Provided records:
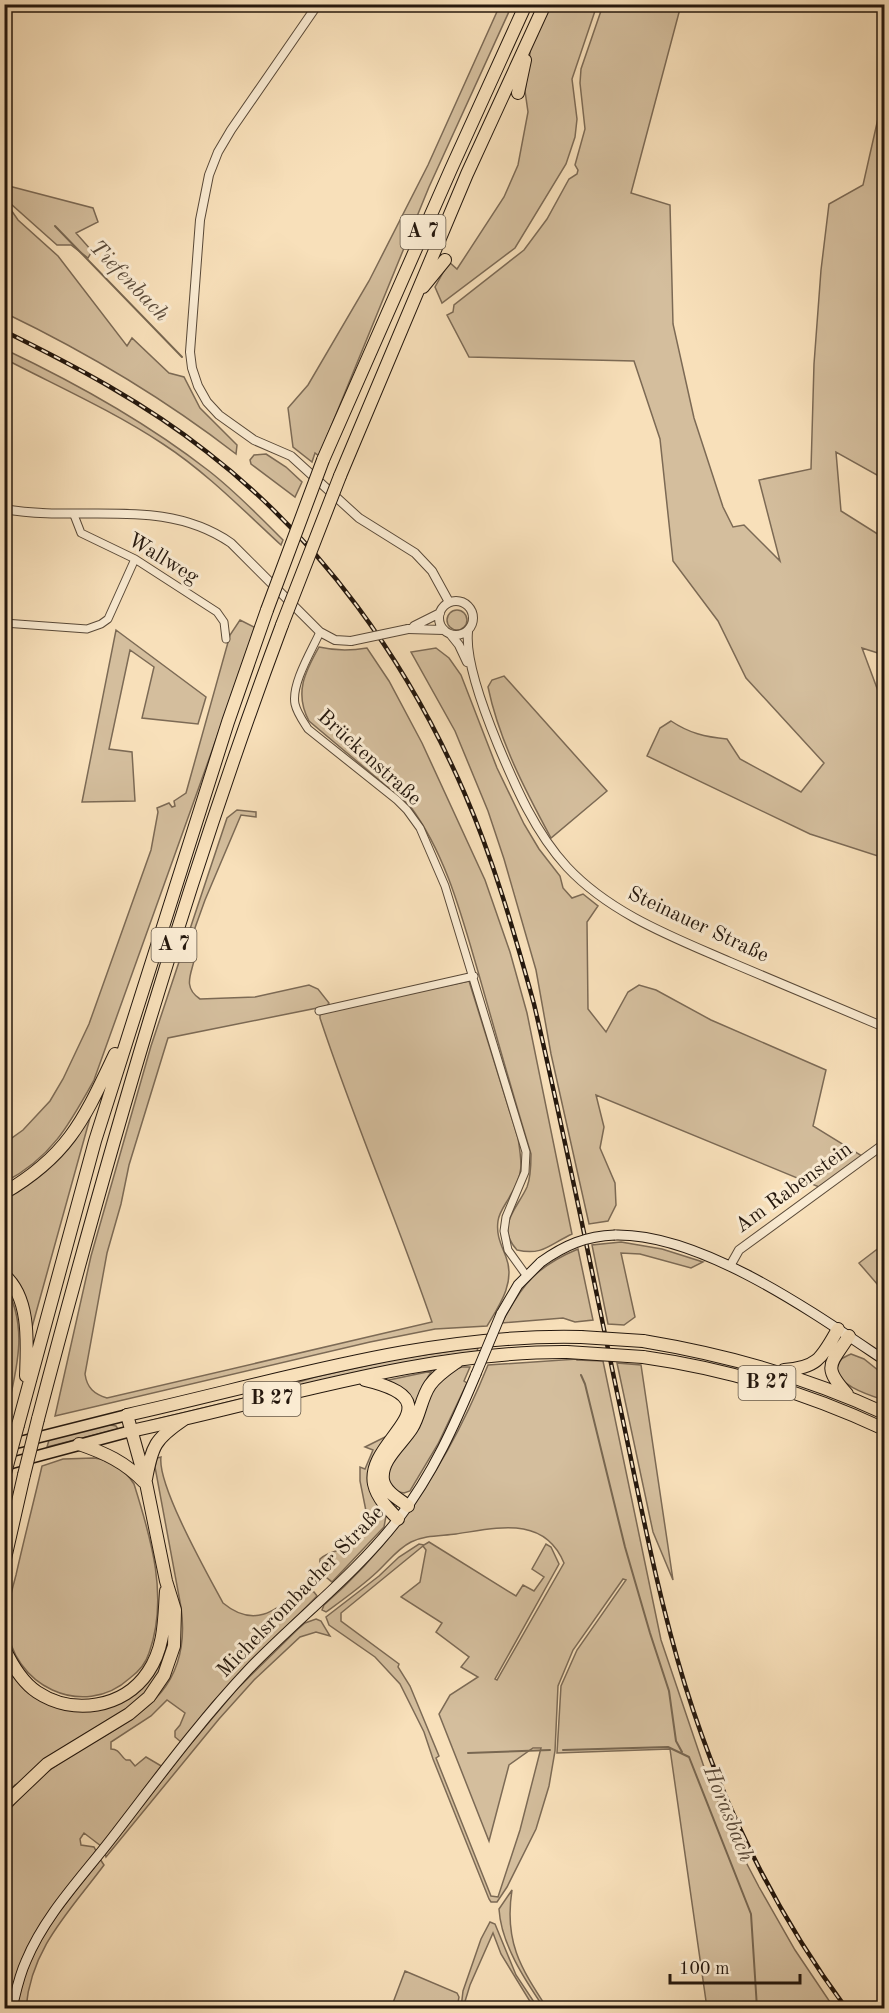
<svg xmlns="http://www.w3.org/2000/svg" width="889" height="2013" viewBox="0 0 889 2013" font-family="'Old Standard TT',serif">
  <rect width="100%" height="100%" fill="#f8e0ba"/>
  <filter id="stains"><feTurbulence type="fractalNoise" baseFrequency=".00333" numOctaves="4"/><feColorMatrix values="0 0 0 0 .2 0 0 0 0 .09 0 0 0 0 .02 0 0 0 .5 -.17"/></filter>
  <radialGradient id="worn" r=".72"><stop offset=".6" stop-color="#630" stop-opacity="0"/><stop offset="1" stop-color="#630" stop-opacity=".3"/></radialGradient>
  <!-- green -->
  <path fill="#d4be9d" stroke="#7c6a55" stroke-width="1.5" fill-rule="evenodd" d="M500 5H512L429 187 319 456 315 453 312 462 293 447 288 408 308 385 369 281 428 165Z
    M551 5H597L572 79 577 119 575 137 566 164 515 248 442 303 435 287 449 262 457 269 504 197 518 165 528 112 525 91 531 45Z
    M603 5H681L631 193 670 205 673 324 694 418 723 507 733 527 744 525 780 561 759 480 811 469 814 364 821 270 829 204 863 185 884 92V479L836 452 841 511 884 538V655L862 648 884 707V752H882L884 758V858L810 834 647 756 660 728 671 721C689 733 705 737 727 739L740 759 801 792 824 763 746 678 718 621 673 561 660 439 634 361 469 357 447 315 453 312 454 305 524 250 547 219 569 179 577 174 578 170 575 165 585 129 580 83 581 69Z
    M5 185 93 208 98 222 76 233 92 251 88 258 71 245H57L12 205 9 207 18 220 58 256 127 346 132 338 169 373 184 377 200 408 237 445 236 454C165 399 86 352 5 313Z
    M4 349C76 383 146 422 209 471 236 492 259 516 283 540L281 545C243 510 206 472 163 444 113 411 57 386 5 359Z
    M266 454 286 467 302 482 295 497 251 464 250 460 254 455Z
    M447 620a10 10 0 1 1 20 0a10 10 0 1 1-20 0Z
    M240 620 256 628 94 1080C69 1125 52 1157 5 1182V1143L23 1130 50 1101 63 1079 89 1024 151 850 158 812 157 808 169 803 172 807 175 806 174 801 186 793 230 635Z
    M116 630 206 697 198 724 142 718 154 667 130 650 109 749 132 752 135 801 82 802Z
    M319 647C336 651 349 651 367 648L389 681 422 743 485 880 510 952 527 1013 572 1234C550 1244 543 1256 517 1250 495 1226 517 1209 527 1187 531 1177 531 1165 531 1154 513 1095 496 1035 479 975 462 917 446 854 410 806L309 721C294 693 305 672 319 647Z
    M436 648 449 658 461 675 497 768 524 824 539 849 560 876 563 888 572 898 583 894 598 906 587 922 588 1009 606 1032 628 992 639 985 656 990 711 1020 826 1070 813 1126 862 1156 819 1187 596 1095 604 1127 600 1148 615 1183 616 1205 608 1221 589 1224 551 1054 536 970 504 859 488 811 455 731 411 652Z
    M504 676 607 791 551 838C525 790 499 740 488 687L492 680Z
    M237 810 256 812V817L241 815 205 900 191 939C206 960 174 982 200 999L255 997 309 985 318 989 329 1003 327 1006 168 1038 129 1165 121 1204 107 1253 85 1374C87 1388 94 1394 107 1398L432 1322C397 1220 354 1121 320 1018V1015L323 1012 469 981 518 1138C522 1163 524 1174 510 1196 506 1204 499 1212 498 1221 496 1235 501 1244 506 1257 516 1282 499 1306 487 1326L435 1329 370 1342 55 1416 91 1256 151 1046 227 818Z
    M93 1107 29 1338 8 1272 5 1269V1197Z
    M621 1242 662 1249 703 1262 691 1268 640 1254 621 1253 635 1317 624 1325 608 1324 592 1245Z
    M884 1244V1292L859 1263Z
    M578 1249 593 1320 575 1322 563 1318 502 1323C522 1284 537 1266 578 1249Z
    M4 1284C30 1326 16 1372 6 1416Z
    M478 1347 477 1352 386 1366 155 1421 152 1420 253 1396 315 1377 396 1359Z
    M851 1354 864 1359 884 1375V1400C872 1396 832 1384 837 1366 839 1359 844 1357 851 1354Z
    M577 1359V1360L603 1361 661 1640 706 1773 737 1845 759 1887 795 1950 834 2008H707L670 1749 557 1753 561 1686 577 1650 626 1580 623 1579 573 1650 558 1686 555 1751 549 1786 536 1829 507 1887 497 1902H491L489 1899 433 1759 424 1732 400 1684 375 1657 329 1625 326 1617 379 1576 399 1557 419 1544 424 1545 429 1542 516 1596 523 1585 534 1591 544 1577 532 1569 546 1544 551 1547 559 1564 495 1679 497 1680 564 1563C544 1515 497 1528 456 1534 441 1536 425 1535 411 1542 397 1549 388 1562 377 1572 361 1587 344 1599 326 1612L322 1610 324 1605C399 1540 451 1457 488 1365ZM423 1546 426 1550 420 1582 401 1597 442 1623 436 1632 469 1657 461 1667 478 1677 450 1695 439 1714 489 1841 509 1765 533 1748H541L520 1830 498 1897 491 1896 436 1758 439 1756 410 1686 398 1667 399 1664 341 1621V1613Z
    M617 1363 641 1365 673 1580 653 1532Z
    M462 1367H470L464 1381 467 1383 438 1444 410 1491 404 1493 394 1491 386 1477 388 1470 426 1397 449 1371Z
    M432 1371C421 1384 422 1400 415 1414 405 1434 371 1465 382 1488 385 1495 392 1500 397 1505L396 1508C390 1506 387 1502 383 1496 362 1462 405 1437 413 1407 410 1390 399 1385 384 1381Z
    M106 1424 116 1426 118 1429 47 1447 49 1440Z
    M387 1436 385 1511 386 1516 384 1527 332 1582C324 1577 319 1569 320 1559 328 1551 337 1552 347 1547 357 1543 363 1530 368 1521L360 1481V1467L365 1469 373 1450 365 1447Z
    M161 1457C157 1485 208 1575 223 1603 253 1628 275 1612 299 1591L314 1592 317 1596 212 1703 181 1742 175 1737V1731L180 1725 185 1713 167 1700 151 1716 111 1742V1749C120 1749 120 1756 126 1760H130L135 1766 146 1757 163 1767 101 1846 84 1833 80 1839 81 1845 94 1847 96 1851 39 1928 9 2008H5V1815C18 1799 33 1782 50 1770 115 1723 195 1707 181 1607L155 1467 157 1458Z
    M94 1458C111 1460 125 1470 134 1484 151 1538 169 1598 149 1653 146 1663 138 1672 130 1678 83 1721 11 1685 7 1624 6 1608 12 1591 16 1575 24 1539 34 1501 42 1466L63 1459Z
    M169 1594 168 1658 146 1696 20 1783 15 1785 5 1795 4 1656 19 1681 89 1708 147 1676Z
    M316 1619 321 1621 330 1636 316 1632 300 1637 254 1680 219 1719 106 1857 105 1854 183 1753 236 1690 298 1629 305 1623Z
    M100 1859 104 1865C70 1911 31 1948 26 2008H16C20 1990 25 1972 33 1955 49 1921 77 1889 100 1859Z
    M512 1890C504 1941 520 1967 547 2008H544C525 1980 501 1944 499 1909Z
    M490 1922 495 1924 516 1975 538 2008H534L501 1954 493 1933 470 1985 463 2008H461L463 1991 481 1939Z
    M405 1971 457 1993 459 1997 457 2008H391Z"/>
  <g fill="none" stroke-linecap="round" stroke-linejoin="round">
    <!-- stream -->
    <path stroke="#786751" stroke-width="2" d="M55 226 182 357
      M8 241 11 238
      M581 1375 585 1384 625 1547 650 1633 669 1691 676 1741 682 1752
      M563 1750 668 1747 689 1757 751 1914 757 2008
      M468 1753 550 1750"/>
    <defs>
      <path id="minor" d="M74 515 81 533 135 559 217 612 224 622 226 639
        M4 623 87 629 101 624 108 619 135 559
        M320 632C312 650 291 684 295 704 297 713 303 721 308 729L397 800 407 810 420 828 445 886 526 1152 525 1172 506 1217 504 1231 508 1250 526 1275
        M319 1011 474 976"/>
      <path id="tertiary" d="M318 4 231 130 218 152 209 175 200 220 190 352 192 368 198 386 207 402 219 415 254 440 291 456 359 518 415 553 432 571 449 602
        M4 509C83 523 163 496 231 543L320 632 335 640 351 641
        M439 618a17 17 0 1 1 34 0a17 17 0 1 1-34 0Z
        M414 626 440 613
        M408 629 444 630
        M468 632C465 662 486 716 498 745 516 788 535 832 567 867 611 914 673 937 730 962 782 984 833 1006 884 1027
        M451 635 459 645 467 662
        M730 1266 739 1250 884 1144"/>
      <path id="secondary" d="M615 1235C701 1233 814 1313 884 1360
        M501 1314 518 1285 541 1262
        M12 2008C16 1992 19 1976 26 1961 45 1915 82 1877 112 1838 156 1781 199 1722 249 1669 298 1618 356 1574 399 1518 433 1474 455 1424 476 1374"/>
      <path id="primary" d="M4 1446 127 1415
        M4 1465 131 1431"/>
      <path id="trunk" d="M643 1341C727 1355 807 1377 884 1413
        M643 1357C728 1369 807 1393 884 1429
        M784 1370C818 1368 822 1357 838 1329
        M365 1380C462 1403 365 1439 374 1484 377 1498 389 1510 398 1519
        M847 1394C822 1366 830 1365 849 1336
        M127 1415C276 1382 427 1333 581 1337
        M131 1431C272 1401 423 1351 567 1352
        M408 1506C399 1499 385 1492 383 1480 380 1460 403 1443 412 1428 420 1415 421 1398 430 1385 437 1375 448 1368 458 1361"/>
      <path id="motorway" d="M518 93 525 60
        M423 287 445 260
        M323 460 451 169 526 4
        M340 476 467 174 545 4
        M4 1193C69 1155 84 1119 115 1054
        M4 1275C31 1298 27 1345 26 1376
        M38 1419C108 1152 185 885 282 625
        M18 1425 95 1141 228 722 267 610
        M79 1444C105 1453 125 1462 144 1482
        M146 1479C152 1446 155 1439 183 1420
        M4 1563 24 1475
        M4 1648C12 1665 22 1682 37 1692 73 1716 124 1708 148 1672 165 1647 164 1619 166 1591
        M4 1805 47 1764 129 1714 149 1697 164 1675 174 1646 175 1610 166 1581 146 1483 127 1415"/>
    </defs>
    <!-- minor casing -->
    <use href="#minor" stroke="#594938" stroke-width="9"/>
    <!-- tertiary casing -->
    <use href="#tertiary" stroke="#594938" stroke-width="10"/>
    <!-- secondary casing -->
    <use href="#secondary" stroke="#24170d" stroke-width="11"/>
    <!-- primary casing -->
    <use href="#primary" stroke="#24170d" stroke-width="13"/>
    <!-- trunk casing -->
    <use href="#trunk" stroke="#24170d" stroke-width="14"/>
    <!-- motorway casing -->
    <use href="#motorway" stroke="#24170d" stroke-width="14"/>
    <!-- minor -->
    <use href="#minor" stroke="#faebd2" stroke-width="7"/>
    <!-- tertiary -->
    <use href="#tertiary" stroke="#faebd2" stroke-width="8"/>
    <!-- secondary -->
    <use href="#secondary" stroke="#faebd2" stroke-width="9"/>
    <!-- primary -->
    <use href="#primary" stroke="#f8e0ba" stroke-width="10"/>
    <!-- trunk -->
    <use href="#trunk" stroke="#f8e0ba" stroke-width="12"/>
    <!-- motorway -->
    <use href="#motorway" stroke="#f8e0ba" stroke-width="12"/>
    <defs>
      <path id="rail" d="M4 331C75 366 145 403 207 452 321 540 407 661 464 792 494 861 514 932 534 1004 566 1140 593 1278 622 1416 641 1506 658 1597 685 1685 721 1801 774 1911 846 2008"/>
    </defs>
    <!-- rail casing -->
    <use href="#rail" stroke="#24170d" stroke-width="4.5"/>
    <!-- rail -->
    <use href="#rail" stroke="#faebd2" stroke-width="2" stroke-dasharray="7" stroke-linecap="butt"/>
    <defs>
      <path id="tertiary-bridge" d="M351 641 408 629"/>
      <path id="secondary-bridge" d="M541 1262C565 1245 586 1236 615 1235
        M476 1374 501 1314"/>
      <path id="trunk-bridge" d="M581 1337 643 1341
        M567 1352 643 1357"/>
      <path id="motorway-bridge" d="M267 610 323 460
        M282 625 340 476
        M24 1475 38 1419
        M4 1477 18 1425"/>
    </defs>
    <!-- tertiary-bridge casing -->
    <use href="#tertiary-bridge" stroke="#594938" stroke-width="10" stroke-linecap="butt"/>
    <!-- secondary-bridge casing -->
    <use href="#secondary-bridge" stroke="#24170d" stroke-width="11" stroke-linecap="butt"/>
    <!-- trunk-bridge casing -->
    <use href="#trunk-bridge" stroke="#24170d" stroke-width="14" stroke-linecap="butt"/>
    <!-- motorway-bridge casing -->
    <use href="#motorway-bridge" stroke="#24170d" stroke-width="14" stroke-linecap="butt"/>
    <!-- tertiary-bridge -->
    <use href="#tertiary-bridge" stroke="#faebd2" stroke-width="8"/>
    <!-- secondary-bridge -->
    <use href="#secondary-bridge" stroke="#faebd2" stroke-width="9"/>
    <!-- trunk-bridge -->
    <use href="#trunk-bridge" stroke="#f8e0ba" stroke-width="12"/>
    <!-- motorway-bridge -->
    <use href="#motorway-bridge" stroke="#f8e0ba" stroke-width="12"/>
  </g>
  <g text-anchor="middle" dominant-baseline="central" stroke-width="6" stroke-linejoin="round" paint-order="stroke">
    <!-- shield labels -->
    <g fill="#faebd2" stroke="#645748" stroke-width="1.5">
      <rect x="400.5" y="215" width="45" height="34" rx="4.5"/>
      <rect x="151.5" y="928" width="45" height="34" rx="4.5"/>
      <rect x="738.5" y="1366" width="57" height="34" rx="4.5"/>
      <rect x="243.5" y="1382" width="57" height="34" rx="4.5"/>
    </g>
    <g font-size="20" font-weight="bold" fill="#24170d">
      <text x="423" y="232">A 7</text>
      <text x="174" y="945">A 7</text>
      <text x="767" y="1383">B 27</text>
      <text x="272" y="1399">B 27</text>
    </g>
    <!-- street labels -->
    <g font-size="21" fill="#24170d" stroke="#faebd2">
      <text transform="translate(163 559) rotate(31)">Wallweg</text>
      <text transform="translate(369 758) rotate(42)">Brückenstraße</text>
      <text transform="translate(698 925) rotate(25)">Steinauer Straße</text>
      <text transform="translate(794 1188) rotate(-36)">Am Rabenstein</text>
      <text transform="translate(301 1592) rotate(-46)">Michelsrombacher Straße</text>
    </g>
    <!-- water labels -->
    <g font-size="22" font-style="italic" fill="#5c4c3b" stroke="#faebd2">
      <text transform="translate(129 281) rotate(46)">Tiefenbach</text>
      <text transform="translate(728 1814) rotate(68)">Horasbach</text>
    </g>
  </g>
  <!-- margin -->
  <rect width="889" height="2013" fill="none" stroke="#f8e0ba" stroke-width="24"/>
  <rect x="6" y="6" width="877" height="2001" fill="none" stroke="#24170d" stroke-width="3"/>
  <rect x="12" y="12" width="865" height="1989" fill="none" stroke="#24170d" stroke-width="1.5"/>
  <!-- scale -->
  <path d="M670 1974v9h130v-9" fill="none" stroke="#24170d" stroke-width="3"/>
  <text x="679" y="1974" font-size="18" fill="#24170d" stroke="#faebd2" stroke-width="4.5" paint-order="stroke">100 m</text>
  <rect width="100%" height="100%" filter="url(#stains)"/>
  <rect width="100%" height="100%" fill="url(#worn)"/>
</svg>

* * *

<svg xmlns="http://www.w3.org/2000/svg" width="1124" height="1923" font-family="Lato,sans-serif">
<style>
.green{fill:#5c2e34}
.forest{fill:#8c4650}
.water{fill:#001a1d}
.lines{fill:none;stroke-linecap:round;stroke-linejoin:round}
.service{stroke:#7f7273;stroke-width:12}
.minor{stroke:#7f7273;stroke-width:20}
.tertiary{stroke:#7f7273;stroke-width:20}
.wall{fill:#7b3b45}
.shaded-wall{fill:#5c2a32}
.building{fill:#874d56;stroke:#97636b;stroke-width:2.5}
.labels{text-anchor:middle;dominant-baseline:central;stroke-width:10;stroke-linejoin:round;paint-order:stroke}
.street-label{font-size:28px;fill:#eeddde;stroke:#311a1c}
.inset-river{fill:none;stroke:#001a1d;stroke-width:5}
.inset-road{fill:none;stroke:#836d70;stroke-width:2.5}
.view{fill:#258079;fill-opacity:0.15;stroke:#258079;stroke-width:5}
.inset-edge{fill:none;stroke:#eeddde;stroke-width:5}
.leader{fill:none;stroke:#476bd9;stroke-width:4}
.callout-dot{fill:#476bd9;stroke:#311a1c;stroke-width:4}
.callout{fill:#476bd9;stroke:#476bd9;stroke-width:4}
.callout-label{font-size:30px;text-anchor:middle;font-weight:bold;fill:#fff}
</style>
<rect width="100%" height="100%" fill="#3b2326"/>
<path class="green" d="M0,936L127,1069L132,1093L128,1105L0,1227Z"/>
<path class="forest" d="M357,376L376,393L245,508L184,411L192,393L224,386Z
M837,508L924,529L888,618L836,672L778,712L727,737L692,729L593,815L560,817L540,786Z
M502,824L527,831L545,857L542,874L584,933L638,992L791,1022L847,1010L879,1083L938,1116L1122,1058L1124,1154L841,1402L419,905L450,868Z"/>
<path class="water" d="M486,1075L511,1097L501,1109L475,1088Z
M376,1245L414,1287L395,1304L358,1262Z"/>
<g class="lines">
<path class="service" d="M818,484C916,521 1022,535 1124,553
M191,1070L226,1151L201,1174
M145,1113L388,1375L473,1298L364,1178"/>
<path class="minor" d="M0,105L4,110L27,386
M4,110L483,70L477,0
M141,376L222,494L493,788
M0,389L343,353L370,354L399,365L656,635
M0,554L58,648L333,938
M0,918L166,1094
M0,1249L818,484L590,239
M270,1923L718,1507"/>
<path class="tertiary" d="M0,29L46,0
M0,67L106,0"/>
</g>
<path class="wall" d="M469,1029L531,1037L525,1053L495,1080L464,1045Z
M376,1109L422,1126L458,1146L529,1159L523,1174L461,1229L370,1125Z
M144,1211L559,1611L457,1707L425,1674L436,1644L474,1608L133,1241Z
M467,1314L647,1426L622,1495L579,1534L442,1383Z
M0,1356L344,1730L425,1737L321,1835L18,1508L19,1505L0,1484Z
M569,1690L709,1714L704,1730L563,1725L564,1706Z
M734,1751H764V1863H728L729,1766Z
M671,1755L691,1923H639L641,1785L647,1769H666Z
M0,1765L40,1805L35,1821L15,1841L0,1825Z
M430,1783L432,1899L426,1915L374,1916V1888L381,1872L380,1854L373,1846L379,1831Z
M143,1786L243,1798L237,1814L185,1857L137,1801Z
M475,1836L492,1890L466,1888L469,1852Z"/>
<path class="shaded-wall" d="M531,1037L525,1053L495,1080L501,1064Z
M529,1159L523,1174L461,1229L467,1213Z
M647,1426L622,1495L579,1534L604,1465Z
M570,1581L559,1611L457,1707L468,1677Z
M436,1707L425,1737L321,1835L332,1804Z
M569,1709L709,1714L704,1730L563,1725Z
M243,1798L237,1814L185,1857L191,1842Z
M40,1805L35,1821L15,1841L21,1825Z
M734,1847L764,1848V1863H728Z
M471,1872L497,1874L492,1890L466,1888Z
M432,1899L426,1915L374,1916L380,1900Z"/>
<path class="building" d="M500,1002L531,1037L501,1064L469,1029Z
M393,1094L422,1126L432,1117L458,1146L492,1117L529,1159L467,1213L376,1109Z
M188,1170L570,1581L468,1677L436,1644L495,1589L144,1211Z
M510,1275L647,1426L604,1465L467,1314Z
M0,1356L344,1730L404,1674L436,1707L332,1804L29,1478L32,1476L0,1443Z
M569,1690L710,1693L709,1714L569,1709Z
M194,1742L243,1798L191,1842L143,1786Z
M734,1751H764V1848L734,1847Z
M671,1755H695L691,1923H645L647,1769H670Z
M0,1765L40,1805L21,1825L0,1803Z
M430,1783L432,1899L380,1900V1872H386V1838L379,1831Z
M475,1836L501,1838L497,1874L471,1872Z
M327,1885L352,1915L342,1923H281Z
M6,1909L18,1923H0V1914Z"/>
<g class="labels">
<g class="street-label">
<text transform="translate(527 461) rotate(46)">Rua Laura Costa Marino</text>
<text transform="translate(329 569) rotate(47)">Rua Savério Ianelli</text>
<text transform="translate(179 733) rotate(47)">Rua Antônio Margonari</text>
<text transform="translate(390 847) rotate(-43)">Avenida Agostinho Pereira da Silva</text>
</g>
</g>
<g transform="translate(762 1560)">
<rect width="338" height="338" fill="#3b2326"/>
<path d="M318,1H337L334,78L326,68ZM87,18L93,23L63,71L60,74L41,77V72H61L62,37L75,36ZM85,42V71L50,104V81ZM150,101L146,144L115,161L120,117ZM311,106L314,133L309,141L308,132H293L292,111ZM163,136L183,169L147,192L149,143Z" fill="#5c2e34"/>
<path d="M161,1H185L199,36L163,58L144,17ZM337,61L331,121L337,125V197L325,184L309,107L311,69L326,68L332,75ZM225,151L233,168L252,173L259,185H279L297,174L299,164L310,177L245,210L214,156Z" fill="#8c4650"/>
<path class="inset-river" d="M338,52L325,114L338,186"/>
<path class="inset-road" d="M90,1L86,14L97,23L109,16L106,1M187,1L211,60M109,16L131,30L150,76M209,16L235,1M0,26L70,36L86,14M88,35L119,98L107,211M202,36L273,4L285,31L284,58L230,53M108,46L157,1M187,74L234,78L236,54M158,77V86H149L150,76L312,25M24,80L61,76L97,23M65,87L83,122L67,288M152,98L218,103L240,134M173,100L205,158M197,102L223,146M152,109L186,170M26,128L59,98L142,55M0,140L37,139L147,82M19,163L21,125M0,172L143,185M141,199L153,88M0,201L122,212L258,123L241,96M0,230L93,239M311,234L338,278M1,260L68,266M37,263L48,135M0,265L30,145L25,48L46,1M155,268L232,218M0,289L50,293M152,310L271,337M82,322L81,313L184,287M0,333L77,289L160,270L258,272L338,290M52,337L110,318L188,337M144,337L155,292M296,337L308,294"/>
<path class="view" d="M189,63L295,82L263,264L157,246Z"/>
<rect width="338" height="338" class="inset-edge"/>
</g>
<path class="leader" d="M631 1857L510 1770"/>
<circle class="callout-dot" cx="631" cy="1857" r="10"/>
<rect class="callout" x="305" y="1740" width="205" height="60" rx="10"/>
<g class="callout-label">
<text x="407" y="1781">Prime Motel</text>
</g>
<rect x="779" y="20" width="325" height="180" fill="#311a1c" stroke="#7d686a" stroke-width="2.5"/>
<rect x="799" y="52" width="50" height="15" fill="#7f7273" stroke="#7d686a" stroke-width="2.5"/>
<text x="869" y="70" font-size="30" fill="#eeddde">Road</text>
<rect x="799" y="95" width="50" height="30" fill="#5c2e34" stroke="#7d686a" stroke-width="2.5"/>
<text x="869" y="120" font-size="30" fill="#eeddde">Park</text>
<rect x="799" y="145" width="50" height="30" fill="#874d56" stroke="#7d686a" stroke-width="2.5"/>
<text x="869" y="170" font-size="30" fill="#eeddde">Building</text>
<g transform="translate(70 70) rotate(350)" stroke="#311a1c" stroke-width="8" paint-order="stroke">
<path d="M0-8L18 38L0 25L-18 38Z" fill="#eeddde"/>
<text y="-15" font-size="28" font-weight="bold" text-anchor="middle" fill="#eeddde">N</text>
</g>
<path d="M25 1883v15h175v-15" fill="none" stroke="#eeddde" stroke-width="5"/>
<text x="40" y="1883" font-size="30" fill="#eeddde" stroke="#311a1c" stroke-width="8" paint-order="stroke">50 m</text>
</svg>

Assigned task: Search the entries for the string "lines" and return each line where it turns up.

Your response:
.lines{fill:none;stroke-linecap:round;stroke-linejoin:round}
<g class="lines">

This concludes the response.